> [PROBLEM STATEMENT] Count the lines in the records below that contain the word "Resolved", and give that figure alone.

> [Revision comparison data]
* * *

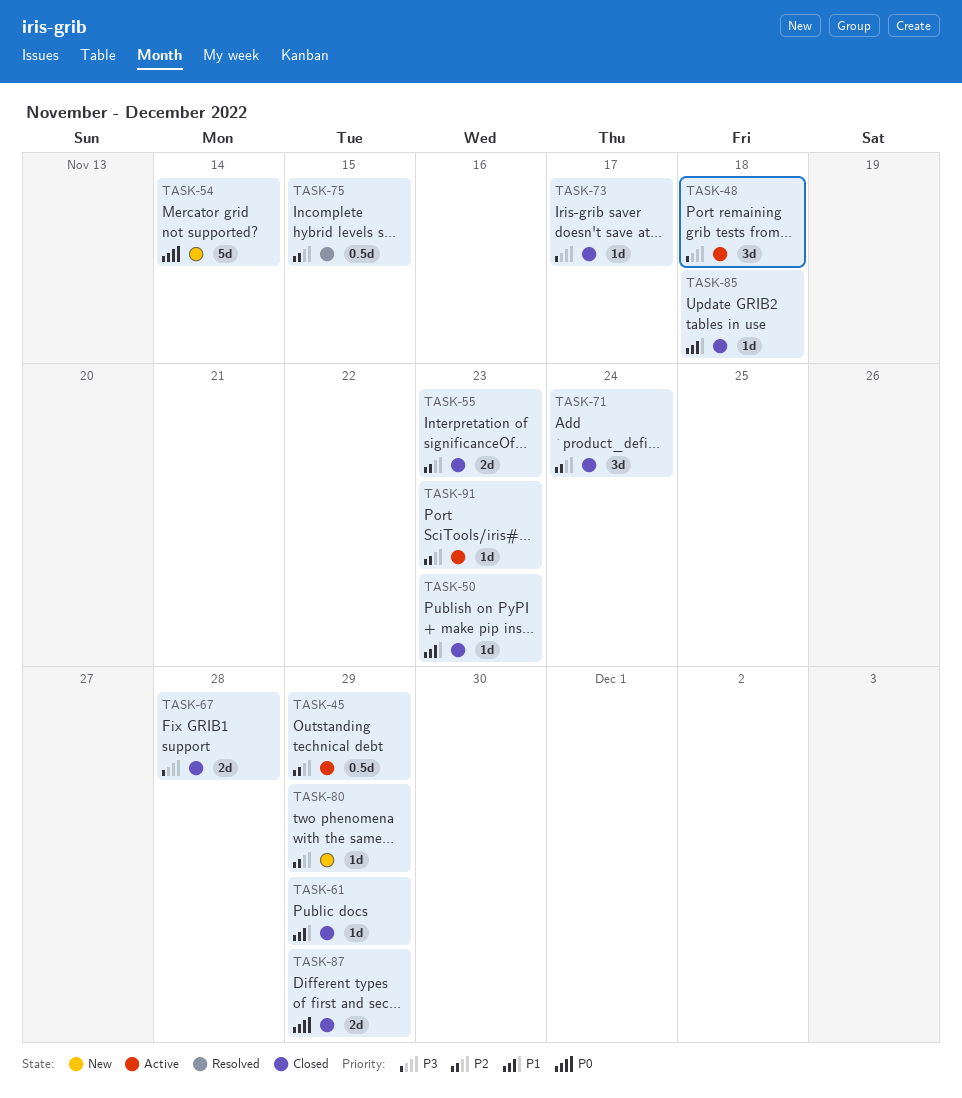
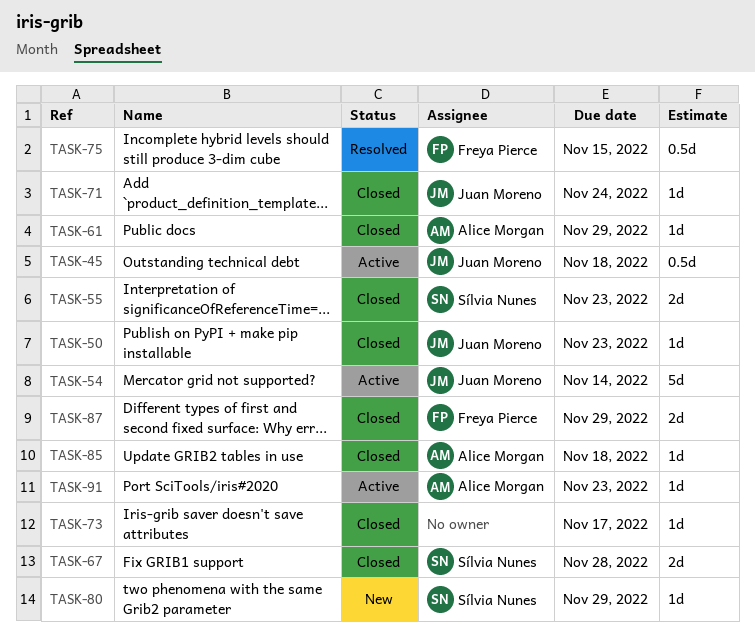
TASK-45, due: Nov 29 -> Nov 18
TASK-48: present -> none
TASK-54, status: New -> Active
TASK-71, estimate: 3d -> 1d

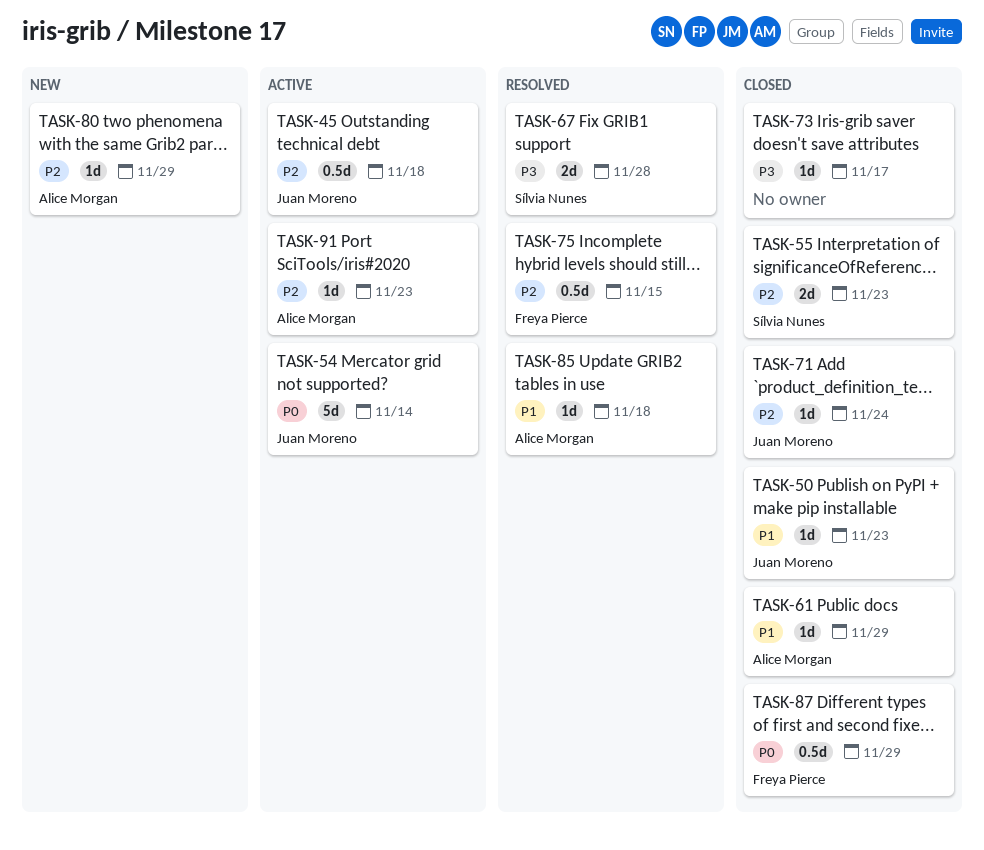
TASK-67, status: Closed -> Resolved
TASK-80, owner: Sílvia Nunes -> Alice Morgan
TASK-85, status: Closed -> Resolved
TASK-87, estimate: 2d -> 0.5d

* * *

> [RESULT BELOW] 2